Anglais : dolastatin
Espagnol : dolastatina
Étymologie : latin Dolabella source extractive de cette substance, grec στᾶσις stâsis arrêt ou στατός statós stationnaire, suffixe –ine
n. f. Nom désignant un groupe d’une trentaine d’oligopeptides linéaires ou cycliques, les dolastatines, notamment la dolastatine 10 et la dolastatine 15, isolées à l’origine dans l’océan Indien à partir d’un nudibranche (mollusque marin), le « lièvre de mer », Dolabella Auricularia Lightfoot, Aplysiidae. Puissants agents antimitotiques, ils agissent en s’opposant à l’assemblage des tubulines α et β en microtubules et en induisant un désassemblage des microtubules préformés. Toxicité élevée empêchant leur emploi direct en thérapeutique anticancéreuse.

▶ CONSIGNE
Poursuivez la notice sur la dolastatine en reprenant après sa dernière phrase. Les données qui suivent n'interviennent pas dans ce travail.

▶ EXTRAIT DES DONNÉES
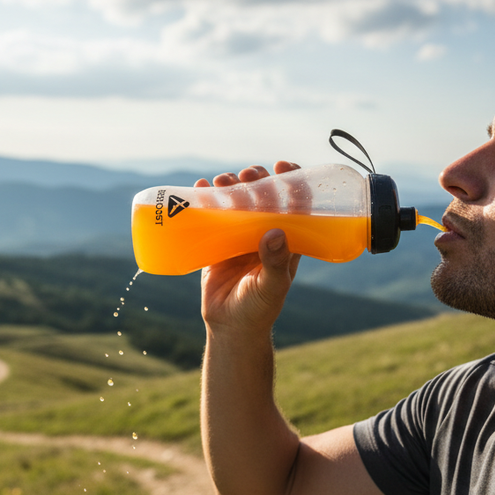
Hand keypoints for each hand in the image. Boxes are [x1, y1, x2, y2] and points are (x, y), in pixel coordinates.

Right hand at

▶ RÉSULTAT ATTENDU
Des analogues synthétiques de la dolastatine 15 (en particulier cémadotine, tasidotine) ont fait l’objet d’une évaluation clinique pour l’instant non couronnée de succès. Mais d’autres analogues synthétiques, cette fois de la dolastatine 10 (en particulier monométhylauristatine E et monométhylauristatine F), ont pu, après liaison à des anticorps monoclonaux, constituer des immunoconjugués à visée anticancéreuse ; ils sont en cours d’évaluation clinique plus ou moins avancée (par exemple le bélantamab mafodotine, DCI) ou déjà mis sur le marché (par exemple le brentuximab védotine et le polatuzumab védotine, DCI).
Il est très vraisemblable que les différentes dolastatines, dont les dolastatines 10 et 15, ne sont en fait pas produites par le nudibranche à partir duquel on les extrait, mais par des cyanobactéries marines (
Caldora penicillata, précédemment désignée par Symploca sp.) consommées par le mollusque.

Historique : Selon certains historiens s’appuyant sur un texte de Pline l’Ancien, des extraits du nudibranche D. auricularia, hautement toxiques par la présence notamment de dolastatines, auraient été utilisés par Agrippine pour empoisonner l’empereur romain Claude en 56 ap. J.-C. et permettre l’accession au trône de Rome de son fils Néron.